This review is going to write itself and I am going to save you the time and grief of reading. If you don’t know who the Earl of Grantham is, if you aren’t intrigued by servants Mr and Mrs Bates’ arduous journey of love, if you aren’t familiar by Lady Violet’s scintillating quips, your money is probably better spent elsewhere. Downton Abbey, the movie, is pure fan service, resoundingly rewarding fans of the TV series that ran for 6 years, from 2010 to 2015. It doesn’t even attempt to ease the unsuspecting cinema-goer who knows nothing about the TV series into the movie.

I was an ardent fan of the series. Every time a new season opens, my life would revolve around it. The upstairs (the high society) and the downstairs (the servants) narrative structure, the English stiff upper lip, the rigid posture, the back stabbings with a smile, the tender love stories, the witty sarcasm, all presented in resplendent Queen’s English is a joy to behold. What I never counted on were all the life lessons about duty, honour, ethics, kindness, honesty, love and marriage. It practically laid out a blueprint of how we should live our lives and that we are all capable of so much more.

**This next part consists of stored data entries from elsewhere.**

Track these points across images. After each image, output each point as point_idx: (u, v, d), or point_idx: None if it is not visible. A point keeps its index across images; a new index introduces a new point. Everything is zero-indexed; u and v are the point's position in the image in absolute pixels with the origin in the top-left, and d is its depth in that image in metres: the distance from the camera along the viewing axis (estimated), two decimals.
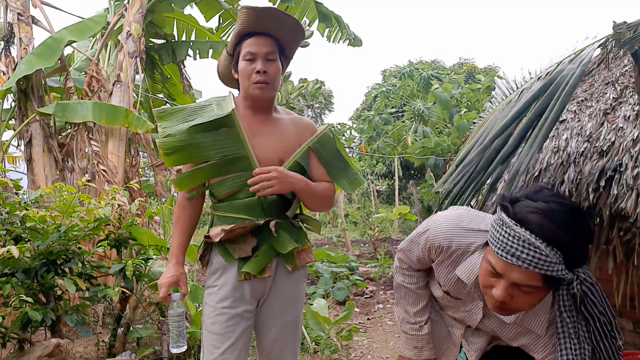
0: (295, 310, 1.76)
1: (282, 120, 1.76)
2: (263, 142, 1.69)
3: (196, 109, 1.71)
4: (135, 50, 5.30)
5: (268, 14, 1.62)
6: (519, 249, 1.04)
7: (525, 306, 1.12)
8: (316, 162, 1.77)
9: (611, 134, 2.66)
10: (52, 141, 4.83)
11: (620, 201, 2.36)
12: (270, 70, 1.65)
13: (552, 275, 1.04)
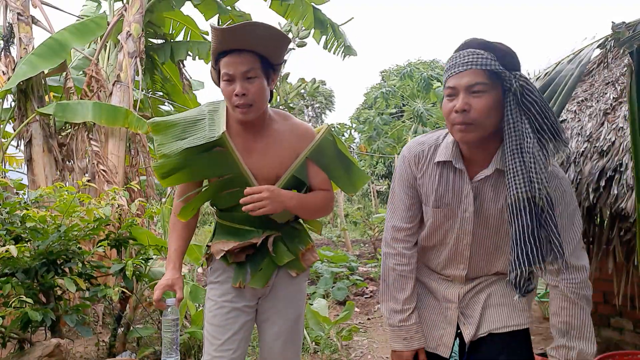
0: (297, 308, 1.77)
1: (278, 132, 1.67)
2: (258, 160, 1.65)
3: (189, 124, 1.65)
4: (135, 50, 5.30)
5: (238, 32, 1.48)
6: (461, 59, 1.29)
7: (483, 111, 1.27)
8: (315, 170, 1.72)
9: (611, 134, 2.67)
10: (52, 141, 4.83)
11: (621, 201, 2.36)
12: (251, 90, 1.52)
13: (494, 71, 1.26)
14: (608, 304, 3.36)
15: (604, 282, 3.26)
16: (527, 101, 1.27)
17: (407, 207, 1.51)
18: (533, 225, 1.27)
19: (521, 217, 1.27)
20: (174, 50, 6.15)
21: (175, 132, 1.63)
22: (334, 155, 1.76)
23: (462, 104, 1.28)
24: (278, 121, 1.70)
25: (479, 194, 1.40)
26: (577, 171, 2.64)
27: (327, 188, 1.74)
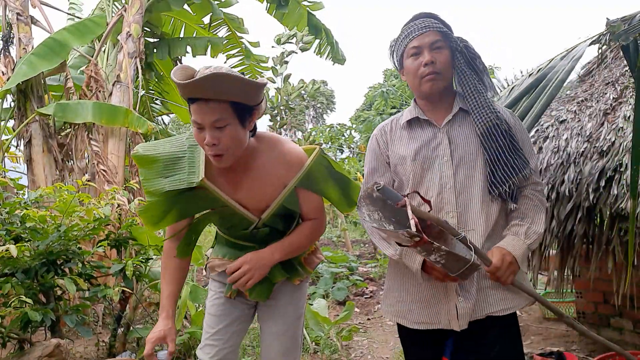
0: (298, 308, 1.78)
1: (264, 165, 1.59)
2: (246, 194, 1.61)
3: (170, 162, 1.59)
4: (135, 51, 5.30)
5: (202, 85, 1.36)
6: (419, 25, 1.54)
7: (445, 62, 1.53)
8: (306, 197, 1.66)
9: (611, 134, 2.67)
10: (52, 141, 4.83)
11: (620, 201, 2.36)
12: (223, 139, 1.42)
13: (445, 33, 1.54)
14: (608, 304, 3.36)
15: (604, 282, 3.26)
16: (471, 57, 1.56)
17: (380, 174, 1.63)
18: (507, 143, 1.49)
19: (496, 139, 1.49)
20: (171, 47, 6.13)
21: (157, 169, 1.59)
22: (327, 177, 1.69)
23: (430, 56, 1.51)
24: (264, 152, 1.60)
25: (450, 137, 1.55)
26: (577, 171, 2.64)
27: (317, 216, 1.69)
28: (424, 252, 1.29)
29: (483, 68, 1.58)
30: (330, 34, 6.70)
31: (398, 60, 1.62)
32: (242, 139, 1.48)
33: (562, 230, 2.67)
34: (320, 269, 6.23)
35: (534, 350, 3.41)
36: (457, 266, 1.31)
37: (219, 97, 1.39)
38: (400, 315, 1.60)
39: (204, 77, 1.33)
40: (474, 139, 1.53)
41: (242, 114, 1.45)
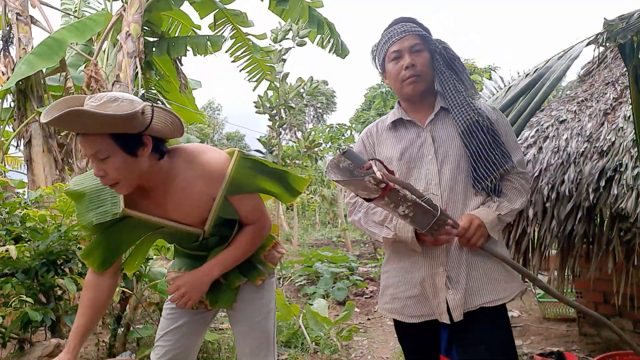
0: (262, 306, 1.76)
1: (184, 183, 1.53)
2: (175, 211, 1.57)
3: (94, 194, 1.58)
4: (135, 50, 5.30)
5: (62, 122, 1.32)
6: (399, 30, 1.60)
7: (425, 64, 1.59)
8: (240, 202, 1.61)
9: (611, 134, 2.67)
10: (52, 141, 4.83)
11: (621, 201, 2.36)
12: (109, 170, 1.39)
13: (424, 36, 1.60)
14: (608, 304, 3.36)
15: (604, 282, 3.26)
16: (450, 58, 1.62)
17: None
18: (487, 139, 1.55)
19: (476, 136, 1.55)
20: (171, 46, 6.12)
21: (85, 203, 1.59)
22: (257, 176, 1.63)
23: (410, 59, 1.57)
24: (183, 168, 1.53)
25: (434, 135, 1.61)
26: (577, 171, 2.64)
27: (256, 218, 1.66)
28: (392, 203, 1.32)
29: (462, 68, 1.65)
30: (333, 27, 6.69)
31: (380, 65, 1.68)
32: (132, 167, 1.42)
33: (562, 230, 2.67)
34: (320, 269, 6.23)
35: (534, 350, 3.41)
36: (426, 220, 1.35)
37: (87, 132, 1.35)
38: (396, 312, 1.63)
39: (57, 117, 1.27)
40: (456, 136, 1.58)
41: (125, 143, 1.38)
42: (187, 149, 1.58)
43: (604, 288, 3.33)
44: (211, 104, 33.28)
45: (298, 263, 7.24)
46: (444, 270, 1.53)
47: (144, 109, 1.37)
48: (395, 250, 1.63)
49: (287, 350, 3.68)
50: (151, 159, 1.45)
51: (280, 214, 16.62)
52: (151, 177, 1.49)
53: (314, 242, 12.45)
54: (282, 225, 17.02)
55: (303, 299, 5.51)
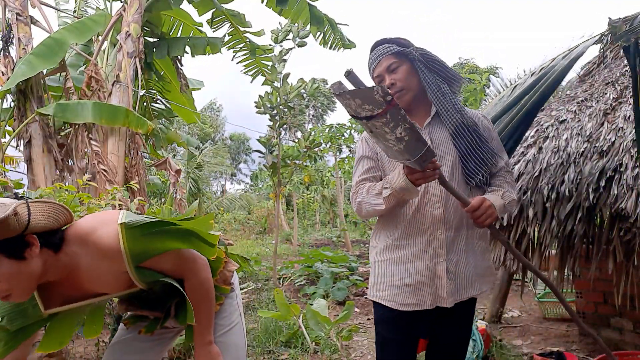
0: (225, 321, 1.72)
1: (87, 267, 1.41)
2: (100, 288, 1.48)
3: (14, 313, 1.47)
4: (135, 50, 5.29)
5: None
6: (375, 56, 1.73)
7: (403, 78, 1.70)
8: (157, 264, 1.48)
9: (611, 134, 2.67)
10: (52, 141, 4.83)
11: (621, 201, 2.36)
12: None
13: (397, 51, 1.71)
14: (608, 304, 3.36)
15: (604, 282, 3.26)
16: (430, 61, 1.73)
17: (368, 168, 1.77)
18: (475, 140, 1.68)
19: (464, 136, 1.68)
20: (171, 46, 6.13)
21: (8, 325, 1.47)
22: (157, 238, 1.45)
23: (389, 80, 1.71)
24: (79, 254, 1.41)
25: (432, 137, 1.72)
26: (577, 171, 2.64)
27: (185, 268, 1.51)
28: (392, 122, 1.35)
29: (443, 67, 1.74)
30: (333, 22, 6.67)
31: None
32: (24, 272, 1.30)
33: (562, 230, 2.67)
34: (320, 269, 6.23)
35: (534, 350, 3.41)
36: (418, 147, 1.41)
37: None
38: (388, 299, 1.71)
39: None
40: (449, 137, 1.71)
41: (7, 249, 1.27)
42: (77, 231, 1.41)
43: (604, 288, 3.33)
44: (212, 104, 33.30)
45: (298, 263, 7.24)
46: (444, 260, 1.65)
47: (16, 209, 1.23)
48: (395, 242, 1.72)
49: (287, 350, 3.68)
50: (45, 255, 1.33)
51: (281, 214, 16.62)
52: (53, 272, 1.38)
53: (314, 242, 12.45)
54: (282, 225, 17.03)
55: (303, 299, 5.51)
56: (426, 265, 1.65)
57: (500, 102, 2.83)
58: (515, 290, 4.88)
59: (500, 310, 4.22)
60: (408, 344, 1.74)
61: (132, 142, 5.25)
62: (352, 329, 3.93)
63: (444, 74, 1.74)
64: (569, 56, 2.39)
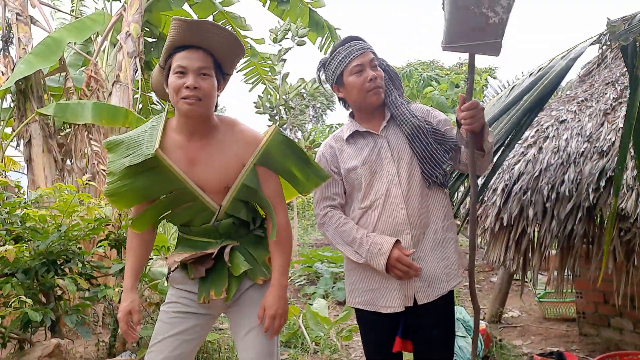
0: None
1: (222, 142, 1.63)
2: (203, 170, 1.60)
3: (132, 141, 1.64)
4: (135, 50, 5.30)
5: (200, 28, 1.52)
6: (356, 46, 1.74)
7: (382, 77, 1.76)
8: (266, 176, 1.66)
9: (611, 134, 2.67)
10: (52, 141, 4.83)
11: (621, 201, 2.36)
12: (203, 86, 1.52)
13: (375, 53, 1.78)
14: (608, 304, 3.36)
15: (604, 282, 3.26)
16: (393, 75, 1.83)
17: (332, 192, 1.82)
18: (429, 142, 1.72)
19: (421, 139, 1.73)
20: None
21: (121, 150, 1.63)
22: (286, 155, 1.69)
23: (373, 73, 1.72)
24: (223, 130, 1.65)
25: (389, 140, 1.78)
26: (577, 171, 2.64)
27: (277, 201, 1.68)
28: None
29: (400, 83, 1.87)
30: (333, 30, 6.70)
31: (337, 78, 1.78)
32: (215, 97, 1.58)
33: (562, 230, 2.67)
34: (320, 269, 6.22)
35: (534, 350, 3.41)
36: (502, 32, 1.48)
37: (209, 48, 1.54)
38: (365, 304, 1.77)
39: (206, 22, 1.52)
40: (405, 139, 1.77)
41: (218, 74, 1.59)
42: (227, 116, 1.72)
43: (604, 288, 3.33)
44: None
45: (298, 263, 7.23)
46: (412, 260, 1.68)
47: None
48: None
49: (287, 350, 3.68)
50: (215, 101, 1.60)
51: None
52: (201, 122, 1.59)
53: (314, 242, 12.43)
54: None
55: (303, 299, 5.51)
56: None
57: (498, 103, 2.83)
58: (515, 290, 4.87)
59: (500, 310, 4.22)
60: (391, 344, 1.78)
61: None
62: (352, 329, 3.93)
63: (397, 82, 1.84)
64: (567, 57, 2.39)
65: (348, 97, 1.81)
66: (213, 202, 1.61)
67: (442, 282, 1.72)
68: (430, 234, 1.73)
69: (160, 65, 1.63)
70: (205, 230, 1.65)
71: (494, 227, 3.08)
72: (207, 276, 1.65)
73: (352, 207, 1.80)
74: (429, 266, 1.71)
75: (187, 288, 1.68)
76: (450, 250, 1.76)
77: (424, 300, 1.70)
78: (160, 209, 1.67)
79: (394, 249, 1.65)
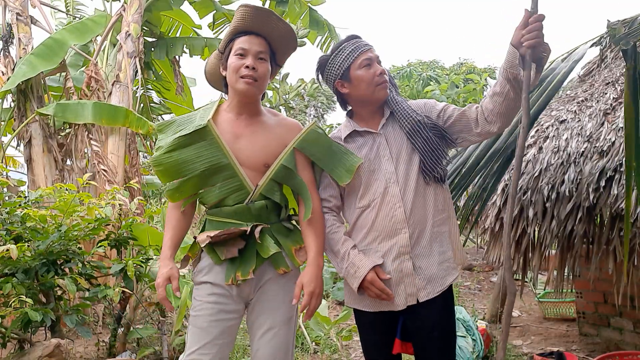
0: (288, 310, 1.72)
1: (267, 123, 1.75)
2: (246, 145, 1.69)
3: (183, 121, 1.76)
4: (134, 50, 5.30)
5: (265, 16, 1.65)
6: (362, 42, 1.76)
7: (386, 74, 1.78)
8: (304, 163, 1.76)
9: (611, 134, 2.67)
10: (52, 141, 4.83)
11: (621, 201, 2.36)
12: (260, 69, 1.66)
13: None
14: (608, 304, 3.36)
15: (604, 282, 3.26)
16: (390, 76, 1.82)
17: (329, 194, 1.81)
18: (430, 135, 1.73)
19: (421, 134, 1.73)
20: (169, 47, 6.13)
21: (173, 128, 1.75)
22: (323, 146, 1.78)
23: (382, 68, 1.75)
24: (267, 115, 1.80)
25: (387, 138, 1.78)
26: (577, 171, 2.64)
27: (313, 186, 1.77)
28: None
29: (394, 83, 1.87)
30: (332, 29, 6.70)
31: (343, 72, 1.77)
32: (267, 81, 1.73)
33: (562, 230, 2.67)
34: None
35: (534, 350, 3.41)
36: None
37: (269, 38, 1.69)
38: (364, 304, 1.75)
39: (271, 11, 1.66)
40: (404, 136, 1.77)
41: (272, 63, 1.73)
42: (270, 109, 1.89)
43: (604, 288, 3.33)
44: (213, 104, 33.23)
45: None
46: (409, 258, 1.69)
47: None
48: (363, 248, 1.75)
49: None
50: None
51: None
52: (251, 102, 1.72)
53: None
54: None
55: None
56: (392, 265, 1.69)
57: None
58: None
59: (500, 310, 4.22)
60: (390, 344, 1.76)
61: (132, 142, 5.25)
62: (352, 329, 3.93)
63: (393, 80, 1.85)
64: (568, 59, 2.39)
65: (354, 92, 1.77)
66: (250, 181, 1.67)
67: (441, 277, 1.71)
68: (428, 230, 1.72)
69: (220, 50, 1.75)
70: (237, 210, 1.68)
71: (494, 227, 3.08)
72: (235, 258, 1.66)
73: (351, 207, 1.79)
74: (427, 263, 1.70)
75: (212, 279, 1.68)
76: (446, 244, 1.75)
77: (425, 297, 1.68)
78: (197, 182, 1.70)
79: (370, 272, 1.66)
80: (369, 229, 1.73)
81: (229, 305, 1.67)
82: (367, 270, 1.66)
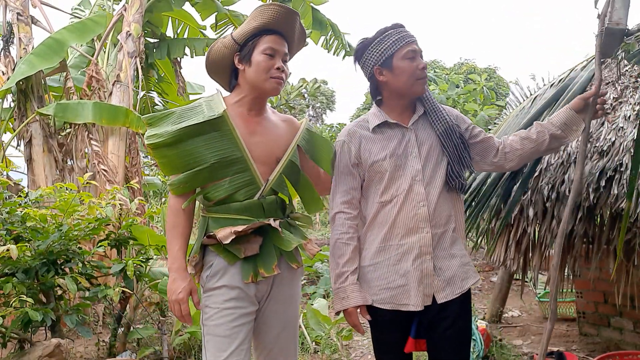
0: (295, 309, 1.76)
1: (272, 119, 1.79)
2: (260, 141, 1.68)
3: (185, 111, 1.67)
4: (135, 50, 5.30)
5: (292, 19, 1.69)
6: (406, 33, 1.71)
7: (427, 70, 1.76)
8: (304, 157, 1.83)
9: (611, 134, 2.66)
10: (52, 141, 4.83)
11: (621, 201, 2.36)
12: (285, 70, 1.73)
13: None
14: (608, 304, 3.36)
15: (604, 282, 3.26)
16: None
17: (349, 186, 1.76)
18: (460, 142, 1.73)
19: (452, 139, 1.72)
20: (171, 47, 6.13)
21: (170, 120, 1.64)
22: (317, 143, 1.87)
23: (425, 63, 1.72)
24: (270, 111, 1.83)
25: (417, 135, 1.74)
26: None
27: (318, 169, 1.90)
28: None
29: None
30: (336, 28, 6.69)
31: (385, 60, 1.71)
32: (286, 77, 1.78)
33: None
34: (320, 269, 6.23)
35: (534, 350, 3.41)
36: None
37: (289, 37, 1.72)
38: (382, 302, 1.70)
39: (296, 13, 1.69)
40: (435, 137, 1.74)
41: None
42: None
43: (604, 288, 3.33)
44: None
45: None
46: (431, 258, 1.67)
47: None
48: (381, 244, 1.71)
49: None
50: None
51: None
52: (264, 100, 1.75)
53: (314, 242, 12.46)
54: None
55: (303, 299, 5.51)
56: (413, 265, 1.66)
57: (522, 114, 2.84)
58: (515, 290, 4.88)
59: (500, 310, 4.22)
60: (403, 343, 1.75)
61: (132, 142, 5.25)
62: (353, 329, 3.93)
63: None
64: (588, 67, 2.39)
65: (393, 82, 1.71)
66: (260, 176, 1.66)
67: (461, 280, 1.71)
68: (448, 233, 1.71)
69: (237, 42, 1.68)
70: (248, 206, 1.63)
71: (494, 228, 3.08)
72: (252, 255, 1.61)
73: (370, 200, 1.74)
74: (448, 265, 1.69)
75: (227, 281, 1.61)
76: (463, 246, 1.76)
77: (443, 299, 1.67)
78: (206, 175, 1.61)
79: (354, 308, 1.66)
80: (390, 226, 1.69)
81: (247, 307, 1.62)
82: (353, 305, 1.66)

The year is 1927, 18 months after the final Christmas episode which happened in 1925. We meet all our old friends once again and one and a half years breezed by in a wink of an eye. Robert Crawley is informed that King George V and Queen Mary will be staying at Downton Abbey for a night. The grand news sends our old friends, both upstairs and downstairs, into an excited frenzy. With the King and Queen’s eminent arrival, an old family saga unfolds with regards to Lady Violet’s estranged cousin, who is the Queen’s lady-in-waiting.

The movie opens with the stylings of a grand piano and before long the familiar music score will put a smile on your face. All the proceedings are played out in a super-sized TV episode, but you do know you are watching a movie because of all the gorgeous aerial shots and glorious golden hour lighting. It looks good enough to eat, with vivid colours, compositions, art direction, ravishing period costumes and cinematography. But the stylistics serve the content sublimely, and the continuity is lushly preserved. Julian Fellowes’ sharply written dialogue whizzes through the air and as usual Maggie Smith’s Lady Violet and Isobel Merton threaten to take over the movie with their scintillating lines.

Violet Crawley: Machiavelli is frequently underrated. He had so many qualities.

Isobel Merton: So did Caligula – not all of them charming.

This being a huge ensemble movie, writer Julian Fellowes and Director Michael Engler, try to give each character scenes to stand out, but some scenes do feel shoehorned in to give some characters a worthy arc. That said, my favourite characters Mr and Mrs Bates do get short shrift, especially Mr Bates.

Downton Abbey cruises along on the goodwill generated by the excellent TV series. If you are a fan, I will bet my bottom dollar you are going to enjoy it. If you aren’t, you will be wise to spend your money on another movie and won’t be poorer for it. For my wife and I, it felt like a great catch-up with old friends.